Expression of genes related with detoxification enzymes in the olfactory bulb. (A) RT-PCR analysis of 6 genes related to detoxification enzymes in the OB of PD mice at 10 mo of age: Cytochrome P450 family 1 subfamily A member 2 (CYP1A2), paraoxonase 1 (PON1), alcohol dehydrogenase 1 (ADH1), aldehyde oxidase homolog 2 (AOH2), UDP glucuronosyltransferase family 2 member A1 complex locus (UGT2A1), and aldehyde glutathione peroxidase 6 (GPX6). (B) Quantitative comparison of gene expression in the PD control (N = 5) and PD EE group (N = 5) relative to WT mice (N = 5) at 10 mo of age determined by RT-qPCR. The expression of CYP1A2 (1.59-fold, P < 0.05), PON1 (4.39-fold, P < 0.001), ADH1 (1.43-fold, P < 0.05), AOH2 (2.26-fold, P < 0.01), UGT2A1 (2.55-fold, P < 0.05), and GPX6 (2.50-fold, P < 0.05) was significantly increased in the PD control group compared to the WT group.
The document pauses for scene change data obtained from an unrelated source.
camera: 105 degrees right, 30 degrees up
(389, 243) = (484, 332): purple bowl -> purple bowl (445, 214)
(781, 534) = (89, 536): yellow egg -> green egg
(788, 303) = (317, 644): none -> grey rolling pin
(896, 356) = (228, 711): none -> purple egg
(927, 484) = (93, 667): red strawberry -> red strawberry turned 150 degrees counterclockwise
On the other hand, the expression of CYP1A2 (0.70-fold, P < 0.01), PON1 (1.20-fold, P < 0.001), ADH1 (1.17-fold), AOH2 (0.79-fold, P < 0.01), UGT2A1 (0.79-fold, P < 0.01), and GPX6 (1.10-fold, P < 0.05) was decreased in the PD EE group compared to the PD control group. Abbreviations: RT-PCR = reverse transcription polymerase chain reaction; OB = olfactory bulb; PD = Parkinson's disease; EE = enriched environment; WT = wild type; RT-qPCR = real-time quantitative polymerase chain reaction. *P < 0.05, **P < 0.01, and ***P < 0.001 are based on a one-way analysis of variance followed by a post hoc test.